Fine-Tuning Guide
LARGESTACK does not ship a fine-tuning pipeline. This is a deliberate choice — building one well requires GPU infrastructure, dataset curation tools, weights & biases integration, and ops you'd rather borrow than build.
This document points you at the right external tools and shows how to plug a fine-tuned model back into LARGESTACK.
When you actually need fine-tuning
Most teams don't. Before fine-tuning, try in this order:
- Better prompts. A 200-word prompt with examples often beats fine-tuning a smaller model.
- RAG. Retrieve domain knowledge at query time. Cheaper, more accurate, easier to update.
- Few-shot examples. Include 5-10 examples in the system prompt.
- Use a bigger model. GPT-4o or Claude Sonnet 4.6 often eliminate the need for fine-tuning.
Fine-tune only when:
- You have >10,000 high-quality examples of the input/output pattern you want.
- The pattern is stable — your domain isn't shifting weekly.
- Latency or cost matters enough that running a smaller fine-tuned model is worth the engineering investment.

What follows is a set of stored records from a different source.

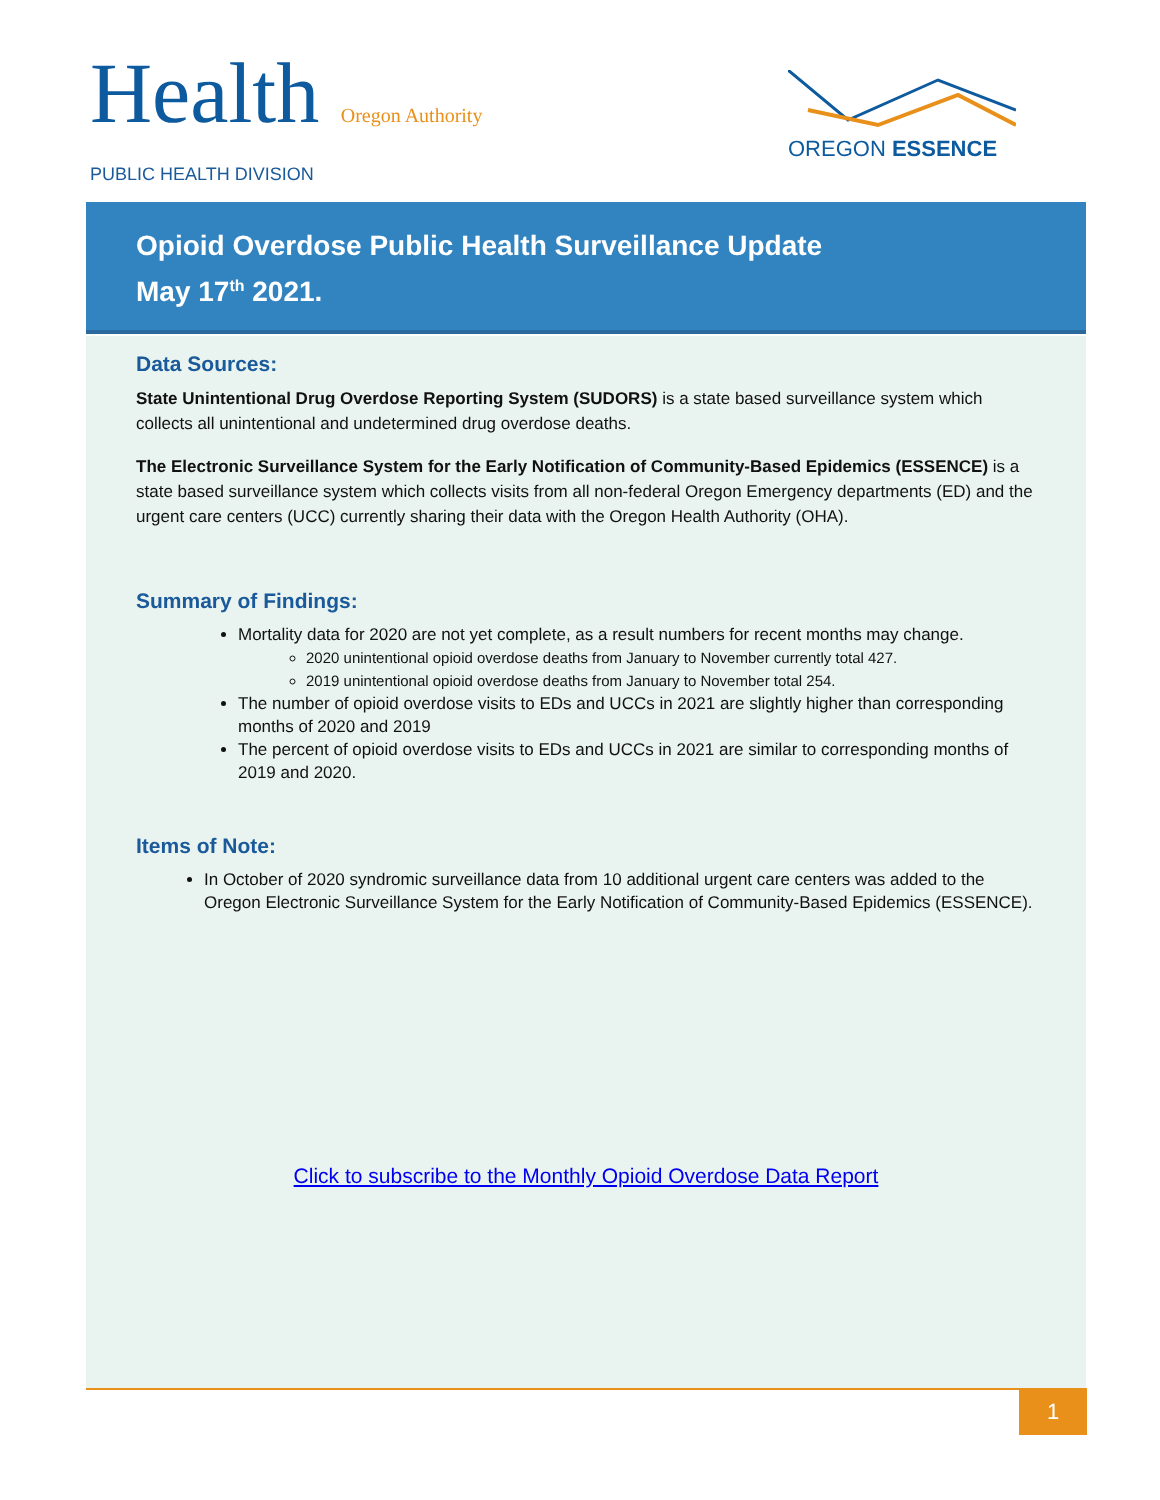Health Oregon Authority
PUBLIC HEALTH DIVISION
OREGON ESSENCE
Opioid Overdose Public Health Surveillance Update
May 17<sup>th</sup> 2021.
Data Sources:
State Unintentional Drug Overdose Reporting System (SUDORS) is a state based surveillance system which collects all unintentional and undetermined drug overdose deaths.
The Electronic Surveillance System for the Early Notification of Community-Based Epidemics (ESSENCE) is a state based surveillance system which collects visits from all non-federal Oregon Emergency departments (ED) and the urgent care centers (UCC) currently sharing their data with the Oregon Health Authority (OHA).
Summary of Findings:
Mortality data for 2020 are not yet complete, as a result numbers for recent months may change.
2020 unintentional opioid overdose deaths from January to November currently total 427.
2019 unintentional opioid overdose deaths from January to November total 254.
The number of opioid overdose visits to EDs and UCCs in 2021 are slightly higher than corresponding months of 2020 and 2019
The percent of opioid overdose visits to EDs and UCCs in 2021 are similar to corresponding months of 2019 and 2020.
Items of Note:
In October of 2020 syndromic surveillance data from 10 additional urgent care centers was added to the Oregon Electronic Surveillance System for the Early Notification of Community-Based Epidemics (ESSENCE).
Click to subscribe to the Monthly Opioid Overdose Data Report
1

- You've measured that prompts + RAG + bigger models can't get there.
Recommended tools
1. OpenAI / Anthropic / Together hosted fine-tuning
Easiest path — use this first.
- OpenAI: https://platform.openai.com/docs/guides/fine-tuning
- Together AI: https://docs.together.ai/docs/fine-tuning-overview
- Anthropic: contact sales (limited availability).

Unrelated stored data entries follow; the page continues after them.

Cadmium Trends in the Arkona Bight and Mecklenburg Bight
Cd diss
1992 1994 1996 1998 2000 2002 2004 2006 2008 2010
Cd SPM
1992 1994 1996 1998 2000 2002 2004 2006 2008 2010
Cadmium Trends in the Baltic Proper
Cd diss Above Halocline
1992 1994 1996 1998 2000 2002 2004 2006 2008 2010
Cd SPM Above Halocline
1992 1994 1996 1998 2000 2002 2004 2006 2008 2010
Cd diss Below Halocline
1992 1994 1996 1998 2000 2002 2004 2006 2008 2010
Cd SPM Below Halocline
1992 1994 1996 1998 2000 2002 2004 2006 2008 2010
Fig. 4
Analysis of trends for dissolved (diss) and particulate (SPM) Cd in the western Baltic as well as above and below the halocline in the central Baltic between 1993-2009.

You upload a JSONL file in the chat-completions format, the platform trains, you get a model ID. Plug it into LARGESTACK:
from largestack import Agent
agent = Agent(
name="fine_tuned",
llm="openai/ft:gpt-4o-mini-2024-07-18:my-org::abc123",
)
That's it. No special LARGESTACK support needed — fine-tuned models look like regular models to the API.
2. HuggingFace TRL (Transformer Reinforcement Learning)
For fine-tuning open-weight models (Llama, Mistral, Qwen, Gemma, etc.).
Supports: - SFT (Supervised Fine-Tuning) - DPO (Direct Preference Optimization) — train from human preferences - PPO (Proximal Policy Optimization) — RL fine-tuning - LoRA / QLoRA — parameter-efficient fine-tuning that fits on consumer GPUs (12-24GB VRAM is enough for 7B models in 4-bit)
Minimal SFT example (paste this into a HF script, NOT into LARGESTACK):
from trl import SFTTrainer
from transformers import AutoModelForCausalLM, AutoTokenizer
model = AutoModelForCausalLM.from_pretrained("Qwen/Qwen2.5-7B")
tokenizer = AutoTokenizer.from_pretrained("Qwen/Qwen2.5-7B")
trainer = SFTTrainer(
model=model,
tokenizer=tokenizer,
train_dataset=my_dataset, # HF Datasets format
max_seq_length=2048,
)
trainer.train()
trainer.save_model("./my-fine-tuned-model")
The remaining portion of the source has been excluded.